O carácter altamente demagógico desta, mais uma, nova medida legislativa do governo socialista, em matéria educativa, e a forma falaciosa com se tenta fundamentá-la, consiste exactamente em esquecer que a educação (a teoria e a prática!) é das problemáticas mais complexas que o ser humano tem em mãos. De facto, não há muitos que saibam o suficiente de educação para tomar decisões com base em certezas (haverá alguém?) e muito poucos são aqueles que detêm uma consciência (in)formada do quanto ignoram ainda acerca deste tema. Então, se aqueles que mais podem saber, mesmo que ainda poucas certezas tenham, não sabem nada de educação(!), que saberão/poderão aqueles que, estando efectivamente fora do sistema educativo, como na realidade estão, têm ainda menos possibilidades de identificar/enfrentar problemas e reflectir e arquitectar soluções?

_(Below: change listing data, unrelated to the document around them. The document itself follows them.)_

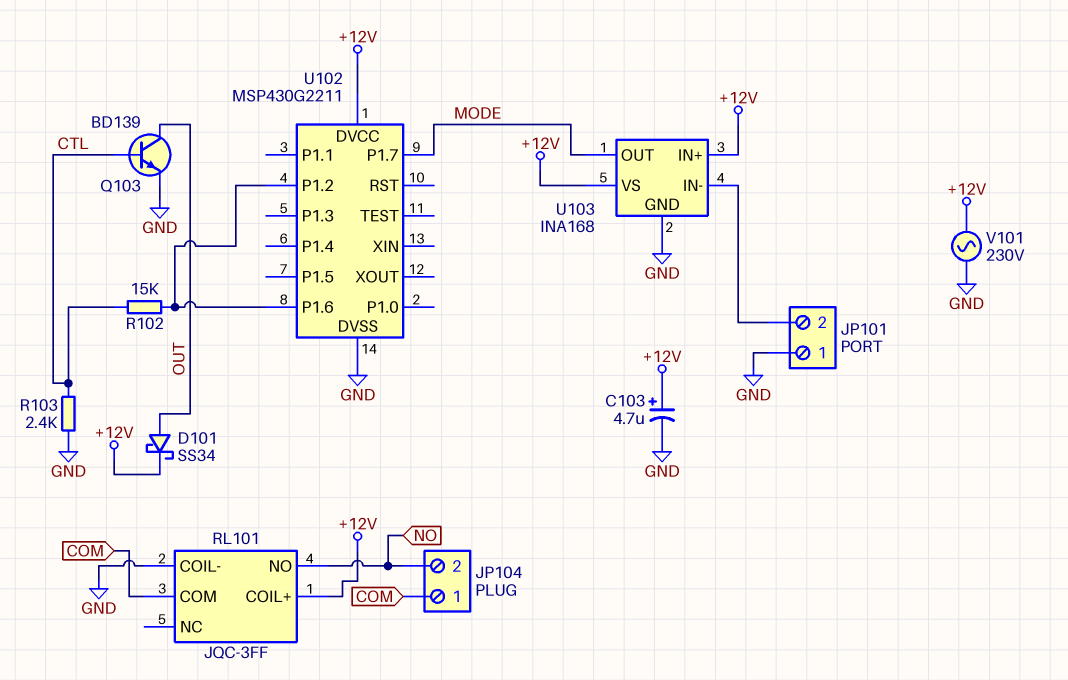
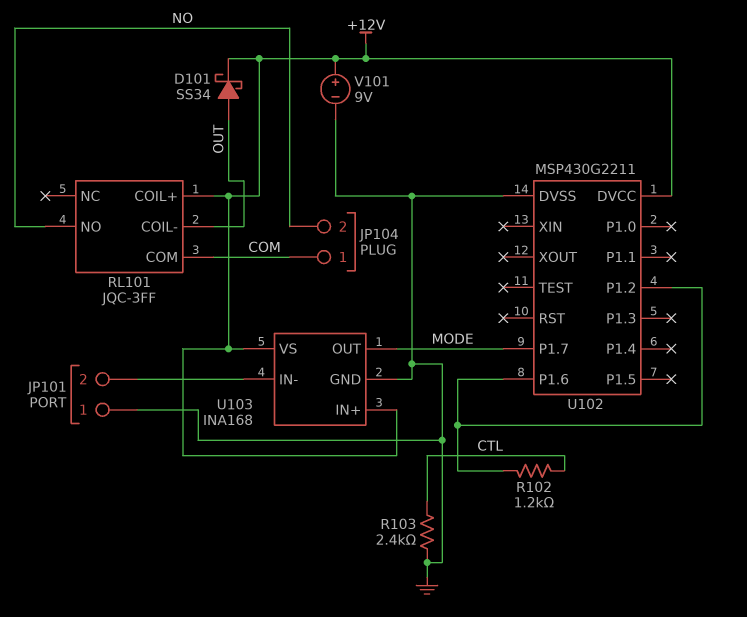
C103: 4.7uF (plus +12V, minus GND) -> none
Q103: NPN BD139 (B CTL, C OUT, E GND) -> none
R102: 15k (CTL, U102/P1.2) -> 1.2k (CTL, U102/P1.2)
RL101 pin COIL-: GND -> OUT
V101: AC 230V (+12V, GND) -> 9V (plus +12V, minus GND)

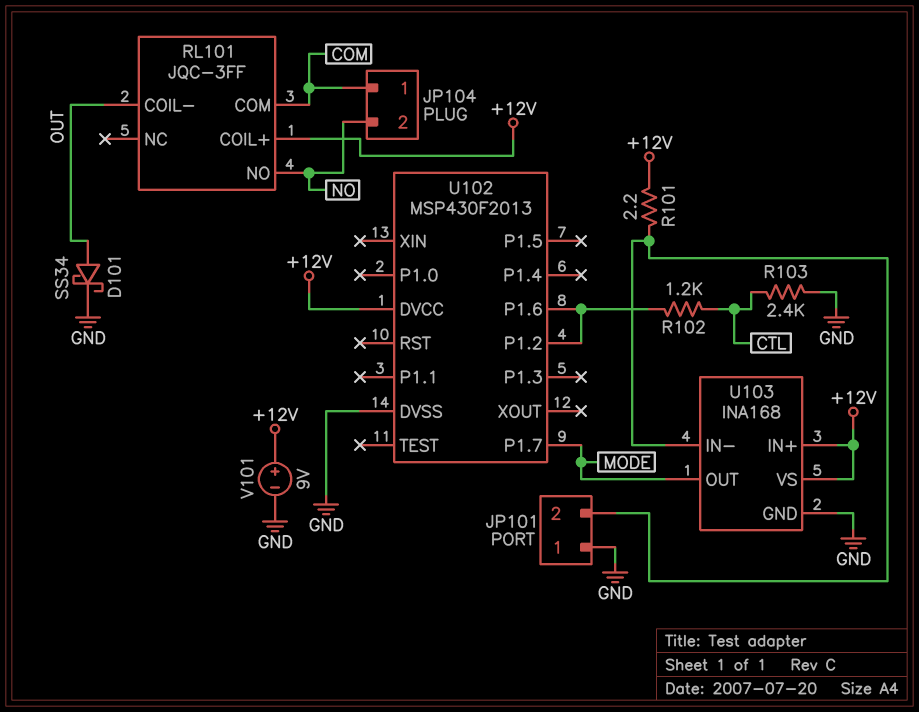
D101: schottky SS34 (A OUT, K +12V) -> schottky SS34 (A OUT, K GND)
R101: none -> 2.2 (+12V, JP101/2)
U102: MSP430G2211 -> MSP430F2013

Imagine-se o que seria entregar um Conselho Superior da Magistratura a não-magistrados! A aplicação da justiça, coisa difícil, funcionaria melhor se representantes de criminosos, de empresários, de políticos, de cidadãos comuns... fizessem parte de um órgão judicial consultivo? E uma direcção clínica de um hospital, que dizer se nela tivessem lugar representantes de doentes, autarcas, professores...? A administração da saúde melhoraria? E se, para decidir da localização do novo aeroporto de Lisboa, se reunisse uma comissão consultiva que integrasse, na sua maioria, cidadãos não-técnicos, não especialistas na matéria? Talvez não seja difícil perceber imediatamente o carácter absurdo desta ideia ridícula. Porque não é assim quando tal ideia é aplicada à educação?

Portanto, o alvo desta nova lei, intencionalmente ou não, é, incompreensivelmente, continuar a denegrir o estatuto do professor na nossa sociedade e fazer passar a ideia, altamente perversa, de que a responsabilidade única dos principais problemas da educação em Portugal é dos professores! Quanto ao essencial – resolver os problemas educativos –, fica quase tudo na mesma.

Ter ideias novas não é problema. O problema é pensar que as ideias, por serem novas, são inquestionavelmente boas ideias. Em matéria de educação (como noutras) não precisamos de ser e penso mesmo que não devemos ser conservadores nas ideias. Mas precisamos de ideias, não só reformadoras, mas sobretudo seguras, que não coloquem em causa todo um sistema – actualmente muito mais desestabilizado do que aquilo que se possa pensar – de importância fulcral para o futuro das pessoas. Talvez seja por isso, que, tanto à esquerda como à direita, no governo ou na oposição, não se vislumbrem boas ideias!